## What the task asks
With the pictures removed, write out the data below exactly.

(Data excerpts)
########################################

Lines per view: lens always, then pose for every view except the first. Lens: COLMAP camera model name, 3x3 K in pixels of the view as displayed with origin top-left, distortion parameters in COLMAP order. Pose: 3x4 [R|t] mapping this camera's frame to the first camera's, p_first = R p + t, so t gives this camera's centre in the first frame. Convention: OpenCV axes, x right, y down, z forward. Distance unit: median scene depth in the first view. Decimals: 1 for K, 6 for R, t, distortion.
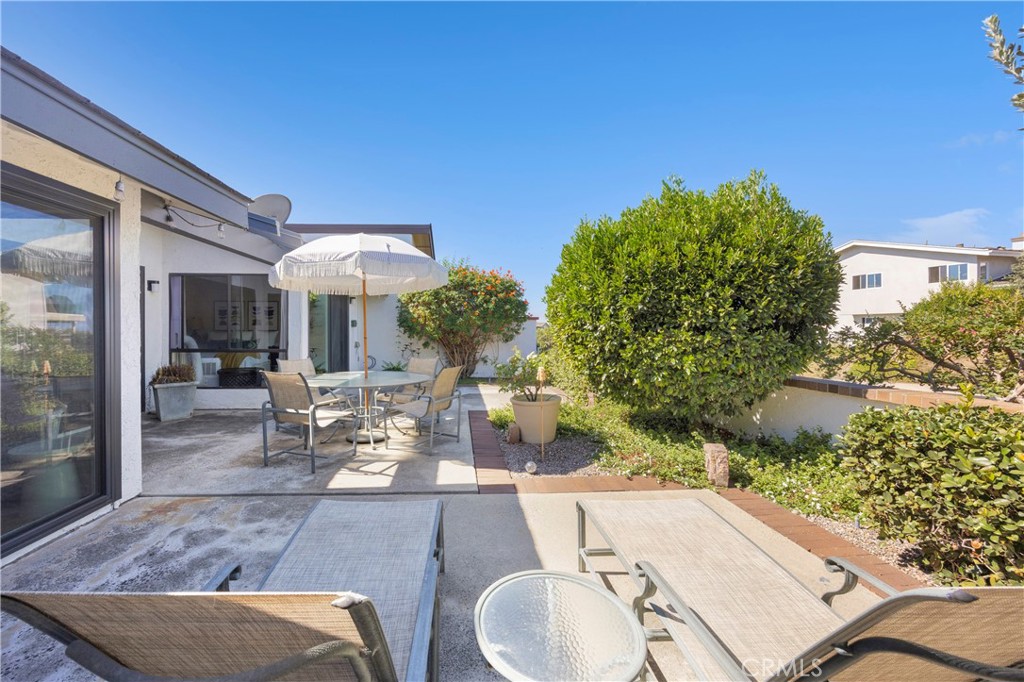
lens RADIAL K [[403.5, 0, 473.6], [0, 403.5, 330.1], [0, 0, 1]] dist [-0.001095, -0.000019]
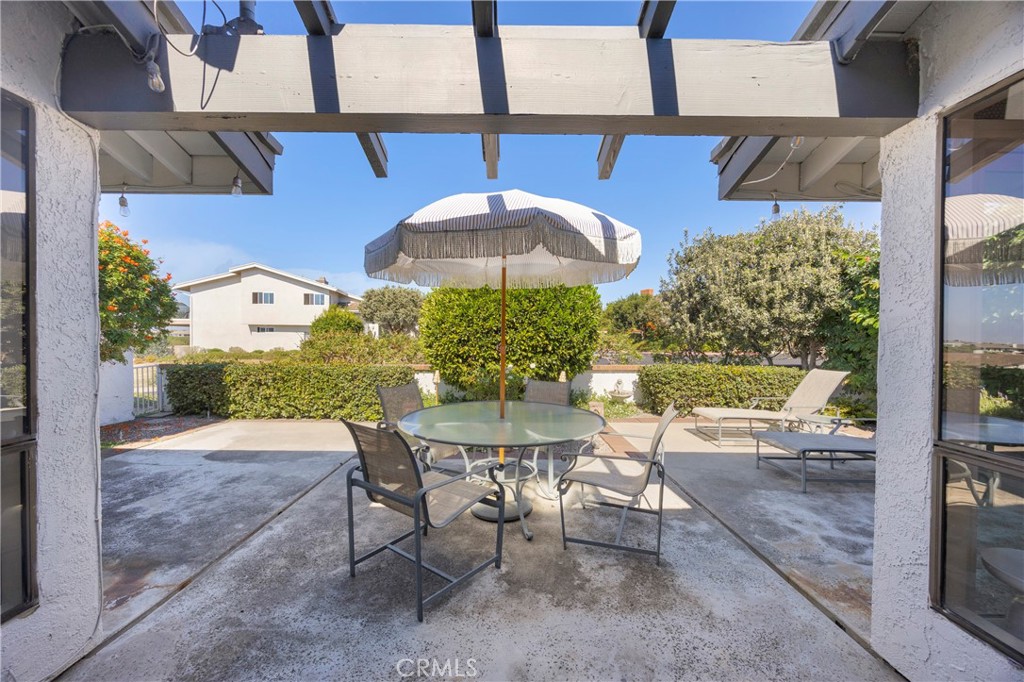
lens RADIAL K [[387.1, 0, 508.2], [0, 387.1, 340.0], [0, 0, 1]] dist [-0.001724, -0.000017]
pose [[0.028758, -0.005487, 0.999571, -1.086328], [-0.004921, 0.999972, 0.005631, -0.012873], [-0.999574, -0.005081, 0.028730, 1.183290]]
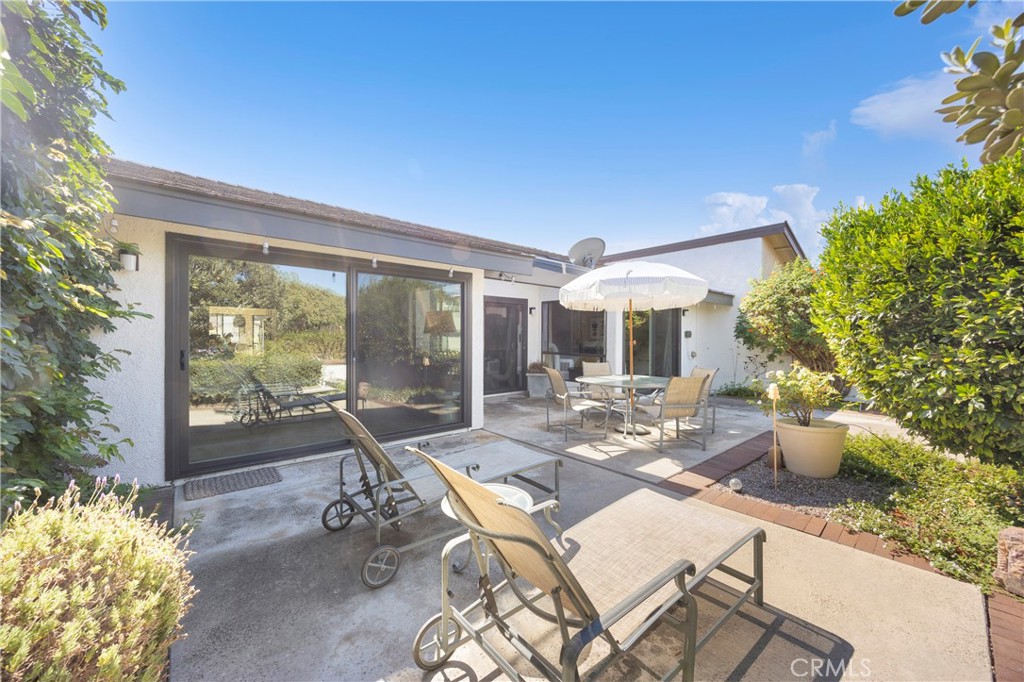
lens RADIAL K [[387.1, 0, 508.2], [0, 387.1, 340.0], [0, 0, 1]] dist [-0.001724, -0.000017]
pose [[0.619640, 0.010269, -0.784819, 0.496788], [-0.009543, 0.999939, 0.005549, -0.005560], [0.784828, 0.004052, 0.619700, -0.001920]]
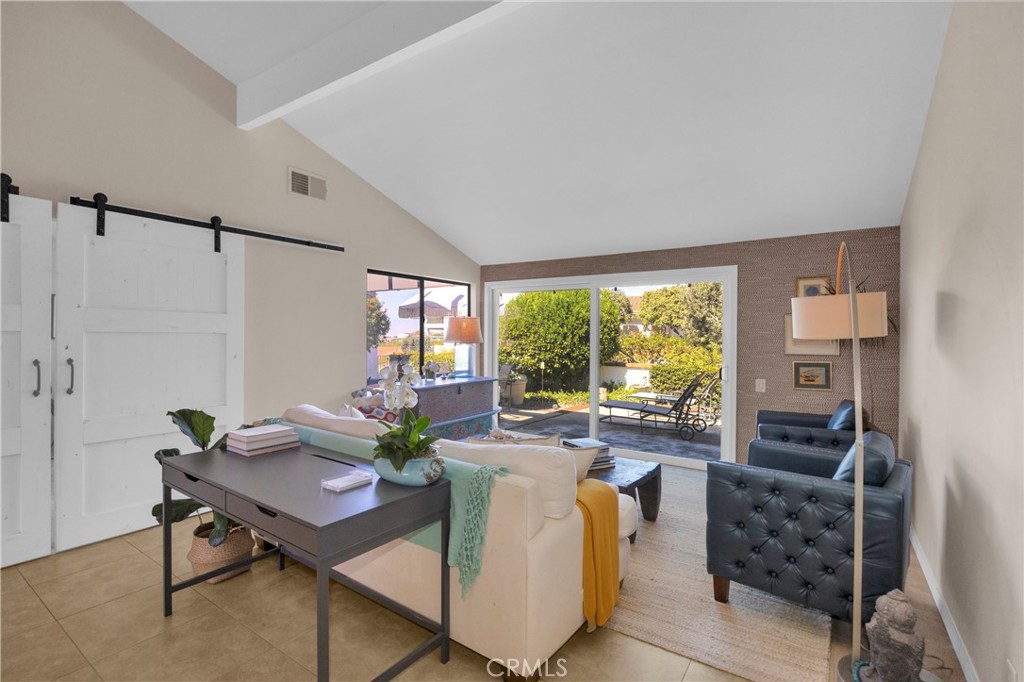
lens RADIAL K [[476.7, 0, 512.7], [0, 476.7, 336.0], [0, 0, 1]] dist [-0.000297, -0.000022]
pose [[0.589750, 0.004133, 0.807575, -1.972423], [-0.004963, 0.999987, -0.001493, -0.038969], [-0.807571, -0.003128, 0.589763, -0.324656]]
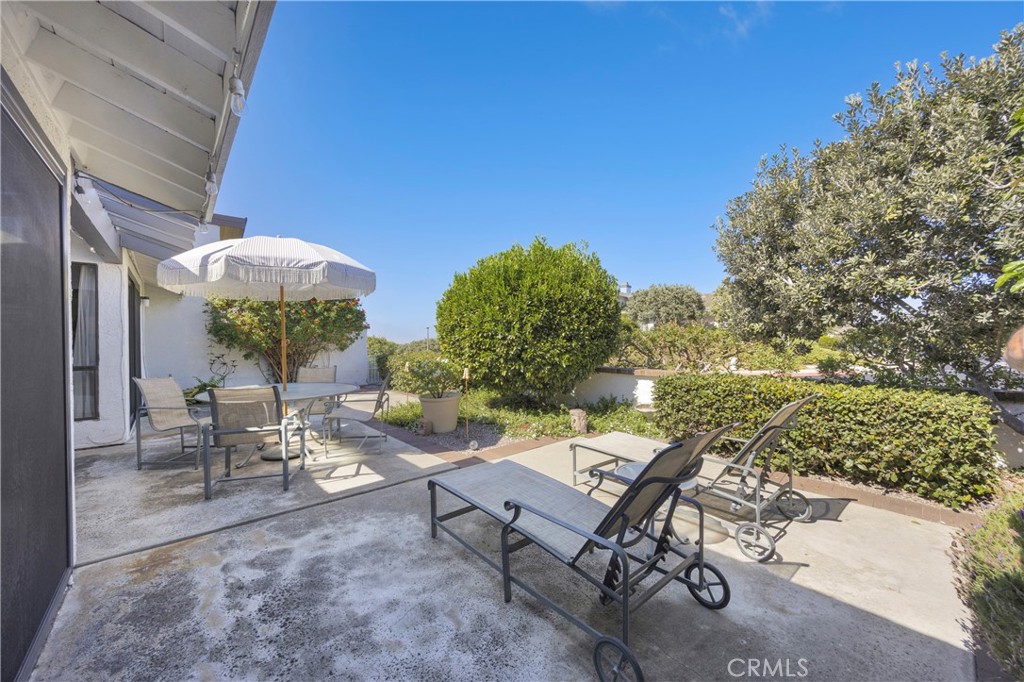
lens RADIAL K [[387.1, 0, 508.2], [0, 387.1, 340.0], [0, 0, 1]] dist [-0.001724, -0.000017]
pose [[0.780032, -0.005649, 0.625714, -0.513608], [0.002963, 0.999981, 0.005335, -0.003009], [-0.625732, -0.002308, 0.780035, -0.033839]]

########################################

## Result of the task
Lines per view: lens always, then pose for every view except the first. Lens: COLMAP camera model name, 3x3 K in pixels of the view as displayed with origin top-left, distortion parameters in COLMAP order. Pose: 3x4 [R|t] mapping this camera's frame to the first camera's, p_first = R p + t, so t gives this camera's centre in the first frame. Convention: OpenCV axes, x right, y down, z forward. Distance unit: median scene depth in the first view. Decimals: 1 for K, 6 for R, t, distortion.
lens RADIAL K [[403.5, 0, 473.6], [0, 403.5, 330.1], [0, 0, 1]] dist [-0.001095, -0.000019]
lens RADIAL K [[387.1, 0, 508.2], [0, 387.1, 340.0], [0, 0, 1]] dist [-0.001724, -0.000017]
pose [[0.028758, -0.005487, 0.999571, -1.086328], [-0.004921, 0.999972, 0.005631, -0.012873], [-0.999574, -0.005081, 0.028730, 1.183290]]
lens RADIAL K [[387.1, 0, 508.2], [0, 387.1, 340.0], [0, 0, 1]] dist [-0.001724, -0.000017]
pose [[0.619640, 0.010269, -0.784819, 0.496788], [-0.009543, 0.999939, 0.005549, -0.005560], [0.784828, 0.004052, 0.619700, -0.001920]]
lens RADIAL K [[476.7, 0, 512.7], [0, 476.7, 336.0], [0, 0, 1]] dist [-0.000297, -0.000022]
pose [[0.589750, 0.004133, 0.807575, -1.972423], [-0.004963, 0.999987, -0.001493, -0.038969], [-0.807571, -0.003128, 0.589763, -0.324656]]
lens RADIAL K [[387.1, 0, 508.2], [0, 387.1, 340.0], [0, 0, 1]] dist [-0.001724, -0.000017]
pose [[0.780032, -0.005649, 0.625714, -0.513608], [0.002963, 0.999981, 0.005335, -0.003009], [-0.625732, -0.002308, 0.780035, -0.033839]]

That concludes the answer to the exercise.